Oyuncu için iyi bir fırsat sahiden ne yapacağını kestiremediğimiz bir karakter izleyiciyi peşinden sürüklüyor. Benim için sürekli bir uyarı ve ekstra itina isteyen güvenli olmayan bir rol. Benim yapmaya özendiğim şey oynadığım karakteri aralıksız gözlemek, eylemlerin sebepleriyle ilgilenmek. Bora'nın aklı ve mantığı tutkularına hizmet ediyor. Bu da onun sevgisini bile zararlı hale getiriyor. Ben hikayemi yetimhanede büyümüş salt anne sevgisinden uzaktan bir adam üstüne kuruyorum. Benim açımdan epeyce hüzünlü bir tarafı var. Sevgisizliğin sebep olduğu hırçınlığa, hayatın her alanında şahit olabiliyoruz. Bora da onlardan biri.

BİR GÜN BİLE ÇALIŞMADIM!

Yoğun bir set temponuz var bu tempo içinde kendinize süre ayırabiliyor musunuz set açık havada neler yapıyorsunuz?

Haftanın altı günü sette oluyorum setten önce ya da sonradan haftada beş gün boks-fitness-crossfitten oluşan bir ders-antrenman programım var. Setten daha sonra stüdyoya gidip ter atmak, eldivenleri takıp müziği açtıktan sonra ter dökmek bana iyi geliyor. Boksta hamlelerinizin birçok karşısında tarafın hamlelerine kadar şekilleniyor ezberden gitmemeniz gerekiyor.

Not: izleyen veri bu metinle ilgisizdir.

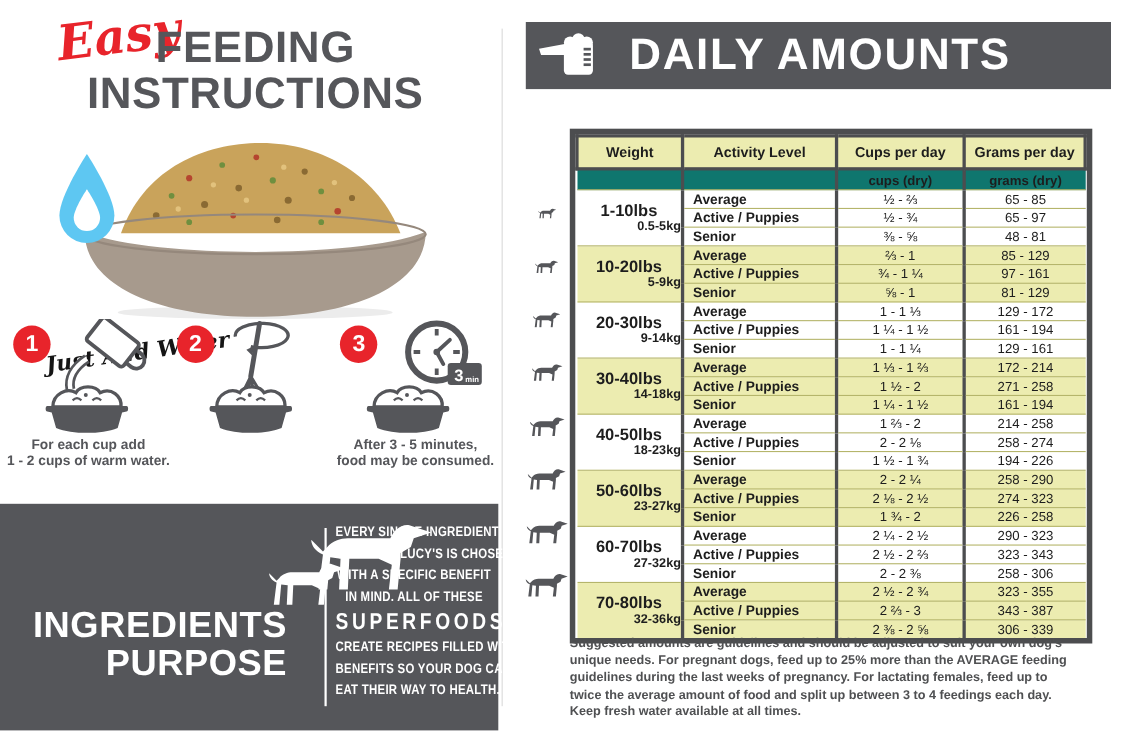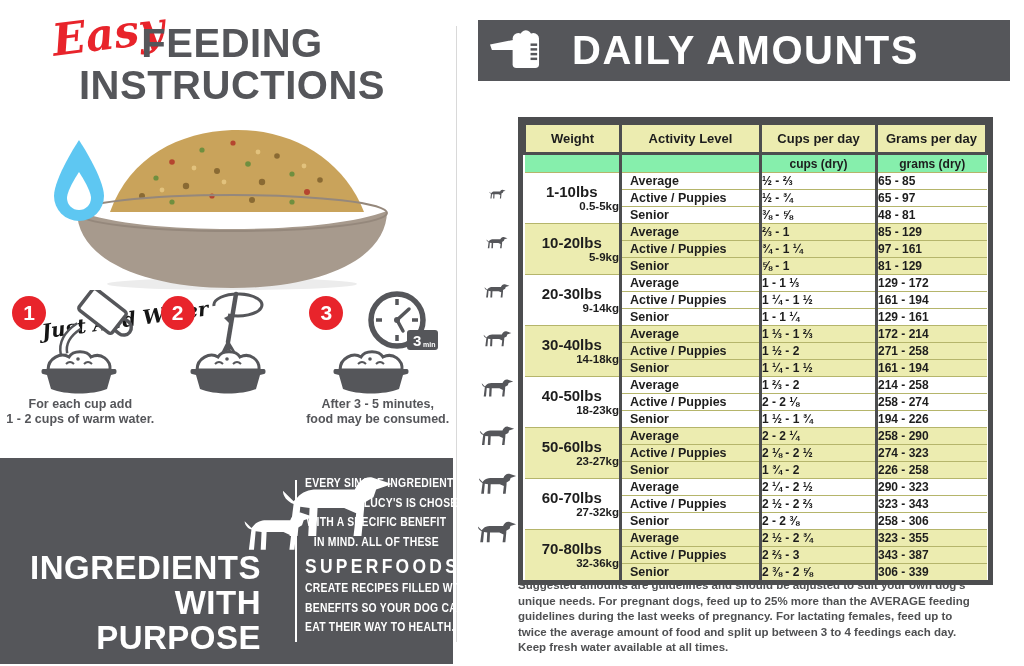--- a/index.html
+++ b/index.html
@@ -38,30 +38,30 @@
           display:flex;align-items:center;}
   .banner svg{margin-left:12px;}
   .btitle{color:#fff;font-weight:800;font-size:40px;letter-spacing:1.5px;margin-left:16px;}
   .gutter{position:absolute;left:477px;top:170px;width:40px;height:386px;
           display:flex;flex-direction:column;}
   .dogslot{flex:1;display:flex;align-items:center;justify-content:center;}
   .tablewrap{position:absolute;left:518px;top:117px;border:5px solid #4c4d4f;background:#fff;}
   table.daily{border-collapse:collapse;table-layout:fixed;width:462px;}
   .daily th{background:#ececb0;border:3px solid #4c4d4f;font-size:13px;font-weight:700;
             padding:6px 0;color:#1d1d1d;}
-  .daily .sub{background:#86efac;font-weight:700;font-size:12px;text-align:center;padding:2px 0 1px;color:#1d1d1d;}
+  .daily .sub{background:#0f766e;font-weight:700;font-size:12px;text-align:center;padding:2px 0 1px;color:#1d1d1d;}
   .daily tbody td{border-top:1px solid #b5b56b;height:16px;line-height:15px;padding:0;color:#1d1d1d;}
   .vsep{border-left:3px solid #4c4d4f;}
   tr.band-yellow{background:#ececb0;}
   tr.band-white{background:#fff;}
   .cell-weight{text-align:center;vertical-align:middle;}
   .wlbs{font-size:15px;font-weight:800;line-height:16px;}
   .wkg{font-size:11.5px;font-weight:700;line-height:13px;text-align:right;}
   .cell-activity{font-weight:700;font-size:12.5px;padding-left:8px!important;text-align:left;}
-  .cell-cups,.cell-grams{font-size:12px;font-weight:700;}
+  .cell-cups,.cell-grams{text-align:center;font-size:12px;font-weight:400;}
   .footnote{position:absolute;left:518px;top:578px;width:460px;font-size:11.5px;font-weight:700;
             line-height:15.5px;color:#4f5052;}
   .defs{position:absolute;width:0;height:0;overflow:hidden;}
 </style>
 </head>
 <body>
 
 <svg class="defs" xmlns="http://www.w3.org/2000/svg">
   <g id="bowlfood">
     <path d="M11 22 C11 10 24 4 32 9 C36 2 50 2 54 9 C64 4 74 12 73 22 Z" fill="#fff" stroke="#55565a" stroke-width="3"></path>
@@ -170,21 +170,20 @@
     <svg class="dogcat" width="158" height="92" viewBox="0 0 178 100">
       <g id="bigdog" transform="translate(42,-4) scale(1.5)">
         <path d="M2 14 L10 22 L13 19 C16 15 22 13 27 13 L56 13 C58 8 63 3 69 4 L84 9 L72 13 L70 19 L63 23 L63 27 L61 48 L55 48 L57 31 L48 27 L28 27 L27 48 L21 48 L22 27 L15 26 L13 48 L7 48 L10 24 C5 22 2 18 2 14 Z" fill="#fff"></path>
       </g>
       <g transform="translate(0,38) scale(0.95)">
         <path d="M2 14 L10 22 L13 19 C16 15 22 13 27 13 L56 13 C58 8 63 3 69 4 L84 9 L72 13 L70 19 L63 23 L63 27 L61 48 L55 48 L57 31 L48 27 L28 27 L27 48 L21 48 L22 27 L15 26 L13 48 L7 48 L10 24 C5 22 2 18 2 14 Z" fill="#fff"></path>
       </g>
     </svg>
     <div class="ph">
       <div>INGREDIENTS</div>
-      <div>WITH</div>
       <div>PURPOSE</div>
     </div>
     <div class="pdiv"></div>
     <div class="pbody">
         <div class="pline">EVERY SINGLE INGREDIENT IN</div>
         <div class="pline">GRANDMA LUCY'S IS CHOSEN</div>
         <div class="pline">WITH A SPECIFIC BENEFIT</div>
         <div class="pline">IN MIND. ALL OF THESE</div>
         <div class="pline psuper">SUPERFOODS</div>
         <div class="pline">CREATE RECIPES FILLED WITH</div>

Tüm algılarını aç ve anda kal, yüksek bir konsantrasyonla hamleni gizle, bedenin aklına hizmet etsin, uyum içinde oyunu kur ve bam! Hamlelerinin reflekse dönüşmesi için çok pozitif her tarafta yapmalısın. Bu yönleri oyuncunun performans anıyla benzeşiyor gerçekten. Prova her işte fazla önemli. başkaca dans dersleri alıyorum.

bundan başka kâğıda dökmek var benim için terapi gibi… Ayrıca sevdiği işi yapan bir gün bile çalışmaz diye bir laf vardır. Çocukluğumdan bu yandan bir gün bile çalışmamışım ne güzel. Yorulmuyorum tersine deneyim kazandıkça olgunlaştıkça oynayabileceğim rolleri düşünüyorum iştahım artan bir şekilde artıyor. Kırk yaşında hangi rolleri nasıl oynayacağım, kim bilir neler öğrenmiş olacağım.